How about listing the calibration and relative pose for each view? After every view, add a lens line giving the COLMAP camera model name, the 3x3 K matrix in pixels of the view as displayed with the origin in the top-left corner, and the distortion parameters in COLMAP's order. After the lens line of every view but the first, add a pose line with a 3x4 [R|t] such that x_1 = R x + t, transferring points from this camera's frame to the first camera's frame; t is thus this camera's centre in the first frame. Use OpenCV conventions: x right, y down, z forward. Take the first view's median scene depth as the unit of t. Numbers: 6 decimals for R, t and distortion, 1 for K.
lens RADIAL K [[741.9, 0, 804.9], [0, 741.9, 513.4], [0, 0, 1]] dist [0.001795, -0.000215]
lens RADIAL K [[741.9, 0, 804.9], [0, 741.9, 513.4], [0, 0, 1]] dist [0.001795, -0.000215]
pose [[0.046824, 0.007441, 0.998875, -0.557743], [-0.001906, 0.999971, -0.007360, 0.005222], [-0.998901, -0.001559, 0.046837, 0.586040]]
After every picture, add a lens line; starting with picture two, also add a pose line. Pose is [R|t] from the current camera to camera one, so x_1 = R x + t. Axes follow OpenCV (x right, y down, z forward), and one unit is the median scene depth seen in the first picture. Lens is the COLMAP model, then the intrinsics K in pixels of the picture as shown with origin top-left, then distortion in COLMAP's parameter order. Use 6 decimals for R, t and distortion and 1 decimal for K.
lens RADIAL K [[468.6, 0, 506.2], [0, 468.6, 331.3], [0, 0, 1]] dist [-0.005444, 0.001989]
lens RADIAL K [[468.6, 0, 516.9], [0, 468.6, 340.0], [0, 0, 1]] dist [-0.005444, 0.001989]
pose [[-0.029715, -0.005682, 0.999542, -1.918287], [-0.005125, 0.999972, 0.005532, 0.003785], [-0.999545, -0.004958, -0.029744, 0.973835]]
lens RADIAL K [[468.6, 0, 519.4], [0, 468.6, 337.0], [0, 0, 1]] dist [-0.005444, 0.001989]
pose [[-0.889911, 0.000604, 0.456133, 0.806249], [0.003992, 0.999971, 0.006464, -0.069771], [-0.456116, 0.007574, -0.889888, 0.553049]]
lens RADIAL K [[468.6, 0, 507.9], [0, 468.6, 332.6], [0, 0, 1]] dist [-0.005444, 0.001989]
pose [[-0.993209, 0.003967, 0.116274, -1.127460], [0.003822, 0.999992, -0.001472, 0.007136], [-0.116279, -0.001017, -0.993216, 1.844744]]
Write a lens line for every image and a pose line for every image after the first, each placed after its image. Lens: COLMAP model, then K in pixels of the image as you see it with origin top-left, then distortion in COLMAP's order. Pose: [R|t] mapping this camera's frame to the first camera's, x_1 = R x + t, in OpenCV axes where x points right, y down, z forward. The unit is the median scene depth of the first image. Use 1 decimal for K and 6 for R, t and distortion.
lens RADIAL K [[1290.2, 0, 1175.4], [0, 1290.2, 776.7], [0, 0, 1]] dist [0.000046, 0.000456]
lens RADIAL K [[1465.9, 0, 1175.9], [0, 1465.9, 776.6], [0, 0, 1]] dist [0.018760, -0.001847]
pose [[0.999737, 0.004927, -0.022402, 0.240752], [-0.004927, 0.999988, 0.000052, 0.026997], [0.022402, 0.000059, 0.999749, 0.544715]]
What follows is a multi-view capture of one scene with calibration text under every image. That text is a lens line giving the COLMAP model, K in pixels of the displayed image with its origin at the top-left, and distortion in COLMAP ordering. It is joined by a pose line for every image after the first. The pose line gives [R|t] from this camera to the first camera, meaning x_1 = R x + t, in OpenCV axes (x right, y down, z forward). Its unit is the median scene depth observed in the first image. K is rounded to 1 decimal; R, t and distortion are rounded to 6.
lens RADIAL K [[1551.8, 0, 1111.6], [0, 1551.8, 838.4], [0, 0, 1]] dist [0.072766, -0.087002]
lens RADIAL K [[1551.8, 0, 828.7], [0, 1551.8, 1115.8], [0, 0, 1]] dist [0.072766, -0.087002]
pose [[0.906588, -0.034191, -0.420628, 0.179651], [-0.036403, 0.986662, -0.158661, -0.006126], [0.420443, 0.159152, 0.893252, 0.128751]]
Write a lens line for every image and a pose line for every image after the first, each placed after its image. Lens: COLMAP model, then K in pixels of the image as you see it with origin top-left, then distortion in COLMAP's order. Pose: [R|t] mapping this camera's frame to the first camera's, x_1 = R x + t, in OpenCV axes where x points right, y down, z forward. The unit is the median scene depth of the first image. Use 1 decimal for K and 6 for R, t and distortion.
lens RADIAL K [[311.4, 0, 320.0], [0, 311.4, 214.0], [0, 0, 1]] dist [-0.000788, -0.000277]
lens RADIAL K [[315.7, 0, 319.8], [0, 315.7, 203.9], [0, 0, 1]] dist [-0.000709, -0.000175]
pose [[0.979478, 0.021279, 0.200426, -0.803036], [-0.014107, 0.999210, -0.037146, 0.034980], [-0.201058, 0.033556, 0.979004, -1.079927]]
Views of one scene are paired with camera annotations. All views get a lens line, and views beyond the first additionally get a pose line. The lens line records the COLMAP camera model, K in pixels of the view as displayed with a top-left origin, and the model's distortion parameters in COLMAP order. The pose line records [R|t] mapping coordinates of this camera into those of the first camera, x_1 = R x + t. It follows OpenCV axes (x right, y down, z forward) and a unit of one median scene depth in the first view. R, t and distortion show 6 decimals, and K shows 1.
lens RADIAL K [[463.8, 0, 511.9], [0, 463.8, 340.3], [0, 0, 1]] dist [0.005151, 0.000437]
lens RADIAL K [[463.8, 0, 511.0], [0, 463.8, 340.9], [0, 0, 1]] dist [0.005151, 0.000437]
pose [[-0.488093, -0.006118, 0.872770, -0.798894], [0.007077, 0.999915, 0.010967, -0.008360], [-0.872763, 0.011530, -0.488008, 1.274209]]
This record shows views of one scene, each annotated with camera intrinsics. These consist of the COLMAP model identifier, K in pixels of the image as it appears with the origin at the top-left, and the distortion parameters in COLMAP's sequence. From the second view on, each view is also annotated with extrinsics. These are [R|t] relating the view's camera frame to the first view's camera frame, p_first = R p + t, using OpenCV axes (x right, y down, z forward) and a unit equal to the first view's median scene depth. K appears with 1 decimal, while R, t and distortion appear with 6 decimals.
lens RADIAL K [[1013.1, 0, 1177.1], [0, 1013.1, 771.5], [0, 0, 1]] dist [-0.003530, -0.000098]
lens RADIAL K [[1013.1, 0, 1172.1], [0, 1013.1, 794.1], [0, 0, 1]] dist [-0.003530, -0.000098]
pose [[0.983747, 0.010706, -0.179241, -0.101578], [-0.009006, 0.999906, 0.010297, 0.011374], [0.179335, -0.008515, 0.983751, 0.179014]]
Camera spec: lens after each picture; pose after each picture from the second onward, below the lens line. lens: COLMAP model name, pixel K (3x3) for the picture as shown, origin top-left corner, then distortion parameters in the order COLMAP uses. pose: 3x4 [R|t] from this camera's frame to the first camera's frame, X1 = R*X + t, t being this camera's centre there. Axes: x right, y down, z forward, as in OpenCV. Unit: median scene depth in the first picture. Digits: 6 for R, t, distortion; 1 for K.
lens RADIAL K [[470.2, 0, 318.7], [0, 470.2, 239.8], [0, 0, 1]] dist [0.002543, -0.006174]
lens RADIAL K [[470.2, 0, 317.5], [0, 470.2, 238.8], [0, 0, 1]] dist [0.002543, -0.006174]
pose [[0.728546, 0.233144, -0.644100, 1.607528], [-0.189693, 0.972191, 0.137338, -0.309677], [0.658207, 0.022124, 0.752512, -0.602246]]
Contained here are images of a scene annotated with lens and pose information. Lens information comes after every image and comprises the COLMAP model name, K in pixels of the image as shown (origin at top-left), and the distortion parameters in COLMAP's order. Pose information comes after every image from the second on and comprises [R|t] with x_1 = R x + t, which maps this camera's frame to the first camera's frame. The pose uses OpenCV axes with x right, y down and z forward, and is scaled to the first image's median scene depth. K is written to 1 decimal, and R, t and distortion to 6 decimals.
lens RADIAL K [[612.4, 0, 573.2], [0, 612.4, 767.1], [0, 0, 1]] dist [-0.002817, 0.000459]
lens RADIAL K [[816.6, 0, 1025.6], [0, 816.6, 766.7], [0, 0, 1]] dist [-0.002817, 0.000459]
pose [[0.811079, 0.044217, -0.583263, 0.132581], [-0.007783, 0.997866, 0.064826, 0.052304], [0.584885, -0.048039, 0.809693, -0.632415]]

--------

PROBLEM REQUIREMENTS
Print exactly the lines of the records from the one containing "Contained here are" through the end, and nothing besides them.

ANSWER BOX
Contained here are images of a scene annotated with lens and pose information. Lens information comes after every image and comprises the COLMAP model name, K in pixels of the image as shown (origin at top-left), and the distortion parameters in COLMAP's order. Pose information comes after every image from the second on and comprises [R|t] with x_1 = R x + t, which maps this camera's frame to the first camera's frame. The pose uses OpenCV axes with x right, y down and z forward, and is scaled to the first image's median scene depth. K is written to 1 decimal, and R, t and distortion to 6 decimals.
lens RADIAL K [[612.4, 0, 573.2], [0, 612.4, 767.1], [0, 0, 1]] dist [-0.002817, 0.000459]
lens RADIAL K [[816.6, 0, 1025.6], [0, 816.6, 766.7], [0, 0, 1]] dist [-0.002817, 0.000459]
pose [[0.811079, 0.044217, -0.583263, 0.132581], [-0.007783, 0.997866, 0.064826, 0.052304], [0.584885, -0.048039, 0.809693, -0.632415]]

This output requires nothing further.